Data provided.
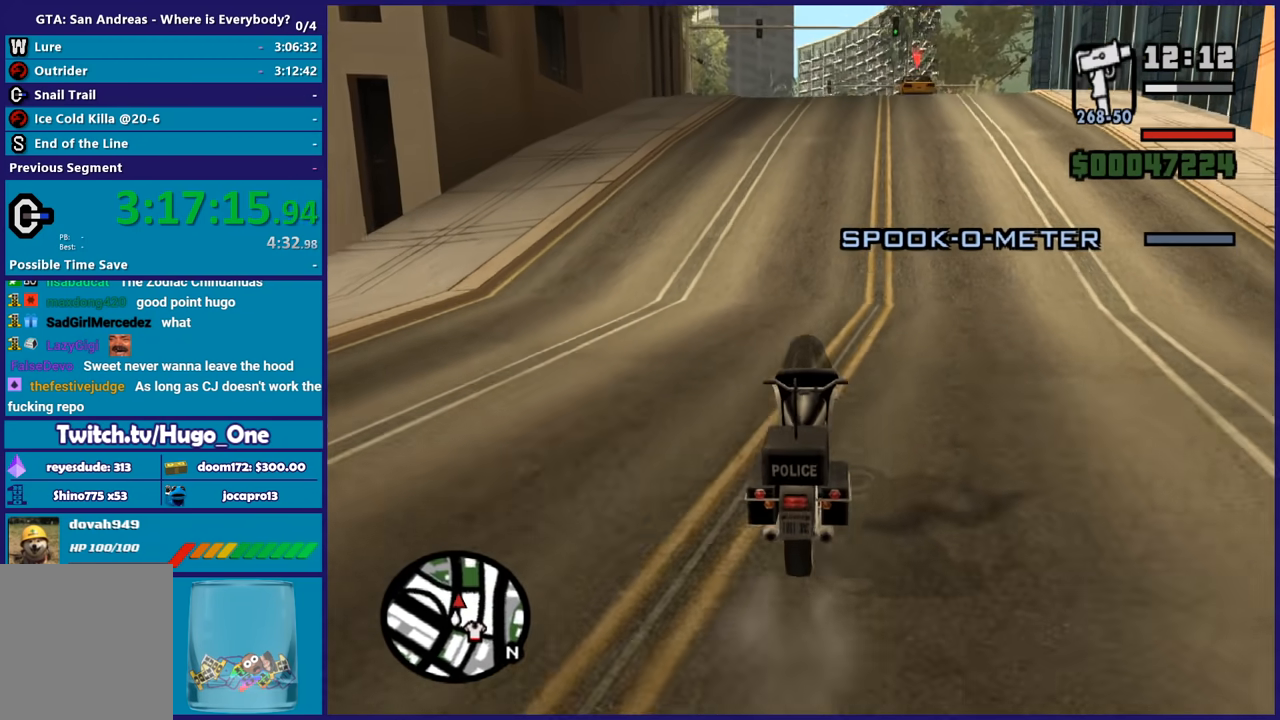
Gameplay with a controller (Xbox layout); each line is a JSON object with the inputs held at the frame after it. "button_events" lists button changes between this image and that frame as [ms after this image, input, new state], when the widget could be followed in between (sticks are given only as held states).
{"buttons": [], "left_stick": "center", "right_stick": "center", "button_events": []}
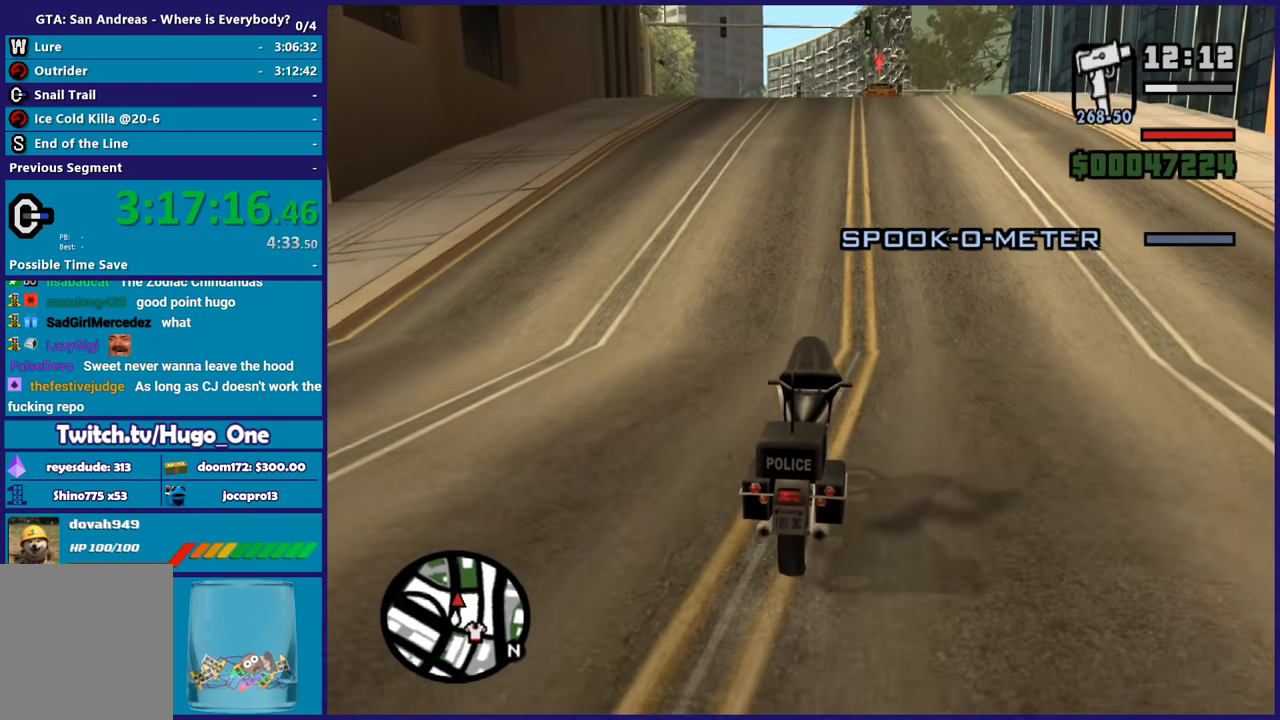
{"buttons": ["R2"], "left_stick": "center", "right_stick": "center", "button_events": [[301, "R2", "down"]]}
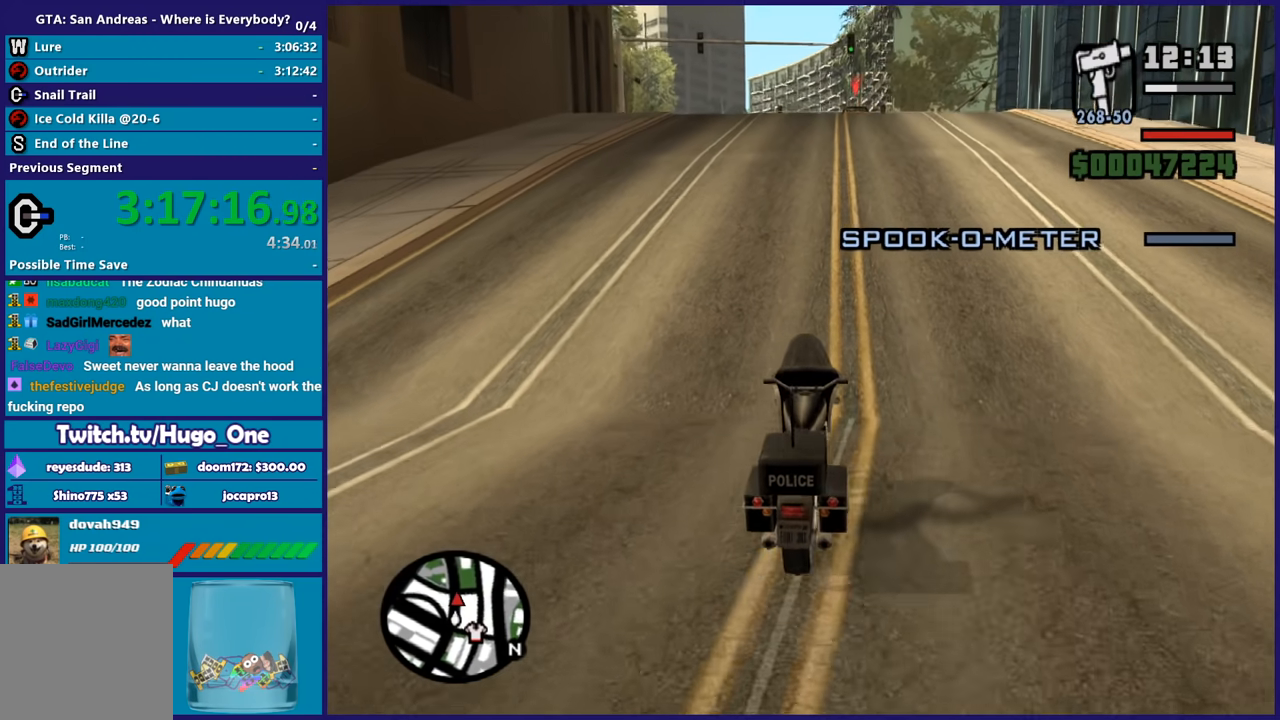
{"buttons": ["R2"], "left_stick": "center", "right_stick": "center", "button_events": [[67, "R2", "up"], [334, "R2", "down"]]}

Problem. Everything above should be given again exactly, apart from the pictures.

Task result.
Gameplay with a controller (Xbox layout); each line is a JSON object with the inputs held at the frame after it. "button_events" lists button changes between this image and that frame as [ms after this image, input, new state], when the widget could be followed in between (sticks are given only as held states).
{"buttons": [], "left_stick": "center", "right_stick": "center", "button_events": []}
{"buttons": ["R2"], "left_stick": "center", "right_stick": "center", "button_events": [[301, "R2", "down"]]}
{"buttons": ["R2"], "left_stick": "center", "right_stick": "center", "button_events": [[67, "R2", "up"], [334, "R2", "down"]]}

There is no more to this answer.